Есть и другое состояние, только отчасти похожее на наркотическое и тоже вызванное внешним воздействием. Отчасти оно напоминает состояние шамана во время камлания или же состояние человека под наркозом во время операции. Не все больные спят под наркозом; мне приходилось слышать, что оперируемые даже разговаривают. Коротко, задумчиво, но разговаривают. А спят, бывает, с открытыми глазами. В отличие от пьяного, человек под наркозом непередаваемо далек от своего тела, от своих ощущений; он живет в двадцать пятом, сотом мире, в котором порой возникают пронзительно-знакомые предметы, звучащие последней печалью (“Операция”, “Дельфинарий”). Он уже не может, думая, что владеет собою вполне (как в состоянии опьянения), играть сном и явью, называя сон явью, а явь — сном. Он полностью подчинен и подобен мертвому: “Я пересчитывал людей на нынешней войне”…

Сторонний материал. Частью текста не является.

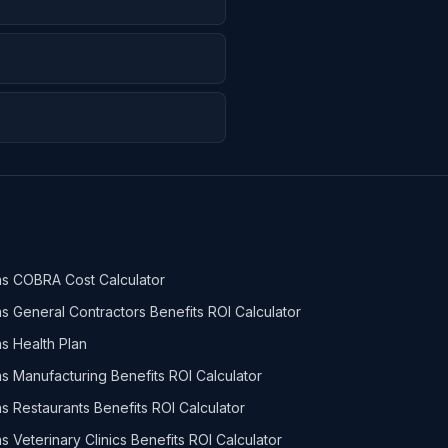
s COBRA Cost Calculator
s General Contractors Benefits ROI Calculator
s Health Plan
s Manufacturing Benefits ROI Calculator
s Restaurants Benefits ROI Calculator
s Veterinary Clinics Benefits ROI Calculator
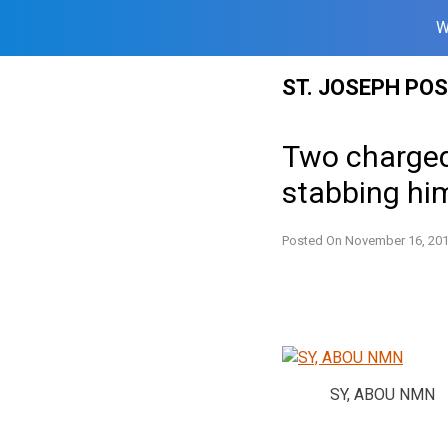
W
Skip
ST. JOSEPH PO
to
content
Two charged 
stabbing hi
Posted On
November 16, 20
SY, ABOU NMN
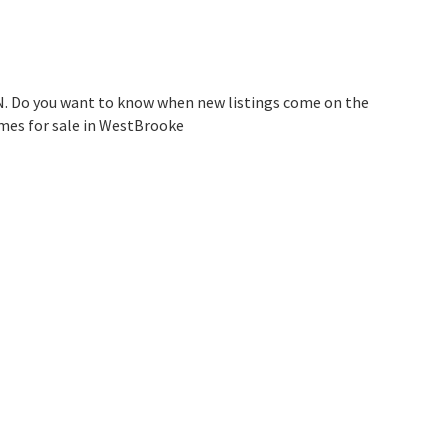
N. Do you want to know when new listings come on the
omes for sale in WestBrooke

В любом стихотворении Аристова есть этот сон с открытыми глазами. Именно в этом сне — прошлое теряет смысл как прошлое, становится замершим настоящим. Если бы такая форма (не инфинитив) возможна была в русском языке, я бы назвала ее: замершее настоящее. В английском (язык Вордсворта и Блейка) было бы — perfect & present continuous. Движение пока не прекратилось, изображения смазаны, а звуки полны неопределенных шелестов. То возникает, будто сквозь окно больницы на окраине, лепет Раича, то в коридоре слышится футуристская лошадь с двадцатью ногами. Аристов стремится запечатлеть эти зыбкие, профетические состояния, висящие на колких, идущих из неведомого далека лучах.

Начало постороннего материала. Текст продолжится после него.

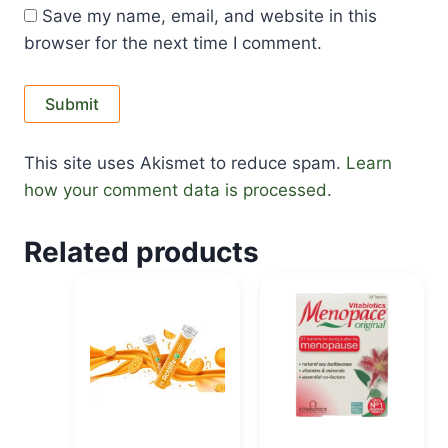
Save my name, email, and website in this
browser for the next time I comment.
This site uses Akismet to reduce spam.
Learn
how your comment data is processed.
Related products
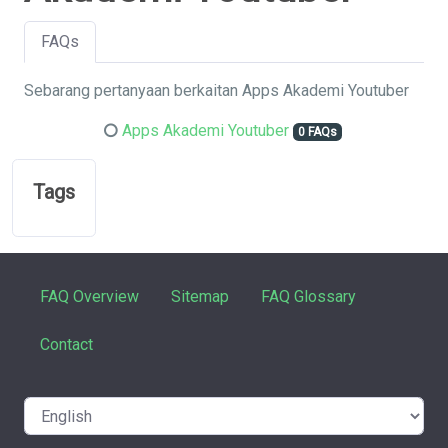
FAQs
Sebarang pertanyaan berkaitan Apps Akademi Youtuber
Apps Akademi Youtuber
0 FAQs
Tags
FAQ Overview
Sitemap
FAQ Glossary
Contact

В этом захватывающем возвращении в безусловность тоже вижу патину семидесятых (пророческое косноязычие Тарковского, Стругацкие, кинематограф, подпольные салоны). Думается, будь эти стихи более энергетичными, стильными, надменными (и невесть какими еще), не было бы главного, что их держит: свидетельства. Единственной души, ее единственных глаз и ушей — об ушедшей навсегда (цивилизации? эпохе? возлюбленной?) благодати.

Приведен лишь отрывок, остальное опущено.